Defesa de Valério vê parcialidade

O advogado Marcelo Leonardo, que representa o empresário Marcos Valério, acusou ontem o procurador-geral da República, Antonio Fernando de Souza, de tratar de forma diferenciada as acusações relativas ao mensalão petista e o esquema envolvendo a campanha frustrada à reeleição do então governador de Minas Eduardo Azeredo, em 1998. Embora tenha dito que espera ler o teor da denúncia para fazer uma avaliação mais precisa, Leonardo destacou que o inquérito do mensalão petista sustentou, "repetidas vezes", que "os valores recebidos pelos políticos eram destinados a pagamento de despesas de campanhas eleitorais". "Isso estava definido como crime eleitoral.
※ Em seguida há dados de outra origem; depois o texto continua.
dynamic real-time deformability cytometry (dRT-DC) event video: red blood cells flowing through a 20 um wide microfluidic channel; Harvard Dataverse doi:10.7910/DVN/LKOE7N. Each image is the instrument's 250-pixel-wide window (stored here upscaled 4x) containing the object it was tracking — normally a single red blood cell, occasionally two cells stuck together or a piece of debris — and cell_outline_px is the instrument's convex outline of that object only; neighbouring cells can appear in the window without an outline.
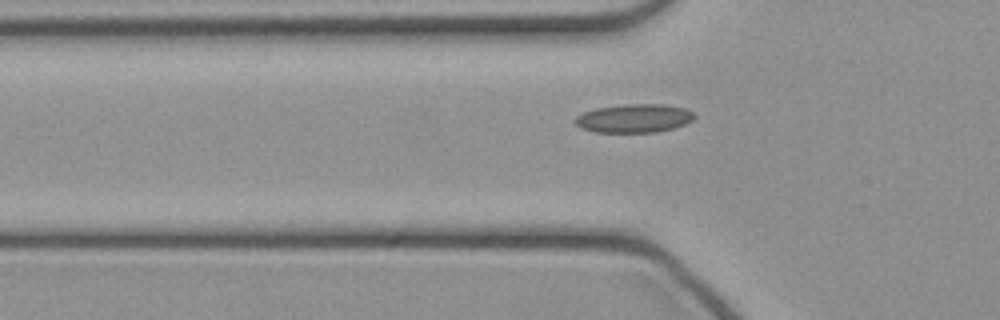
{"species": "common noctule bat (a hibernating species)", "species_latin": "Nyctalus noctula", "temperature_condition": "cold", "stored_images_in_passage": 29, "camera_frame_rate_fps": 3000, "um_per_image_px": 0.085, "animal": {"sex": "female", "body_mass_g": 21.9}, "frame": {"image": 1, "passage_image": 2, "time_ms": 0.333, "image_size_px": [1000, 320], "cell_outline_px": [[696, 116], [692, 120], [684, 124], [672, 128], [656, 132], [592, 132], [580, 128], [576, 124], [576, 116], [584, 112], [596, 108], [624, 104], [664, 104], [684, 108], [692, 112]], "centroid_in_image_um": [53.88, 10.05], "position_along_channel_um": 71.9, "area_um2": 19.77}}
O fato tinha de ser tratado dessa forma", disse. "Nesse caso agora, o procurador propõe o arquivamento do inquérito em relação a todos os políticos que receberam valores, entendendo que os fatos por eles praticados seriam o crime eleitoral, que está prescrito." O ex-vice-governador de Minas Clésio Andrade divulgou nota em que afirma que na época não era membro do governo mineiro, "razão pela qual não participou de qualquer decisão de governo, especialmente no que tange a ordenamento de despesas do Estado ou de empresas estatais". O advogado Otávio Junqueira Caetano - que representa Cláudio Mourão - não atendeu ao telefone. Os representantes dos ex-sócios de Valério e de Rogério Tolentino disseram que não tinham informações da denúncia para comentá-la e outros seis denunciados não foram localizados pelo Estado.O ex-subsecretário de Comunicação Social Eduardo Pereira Guedes não foi localizado. O atual secretário de Finanças de Belo Horizonte, José Afonso Bicalho Beltrão, não podia ser contatado, segundo a secretaria. O prefeito de Belo Horizonte, Fernando Pimentel, divulgou nota em que afirma que Beltrão será mantido no cargo. "O fato de ter sido incluído em denúncia do procurador-geral da República ao Supremo Tribunal Federal não comprova qualquer envolvimento em ato ilícito e muito menos constitui sentença condenatória", diz.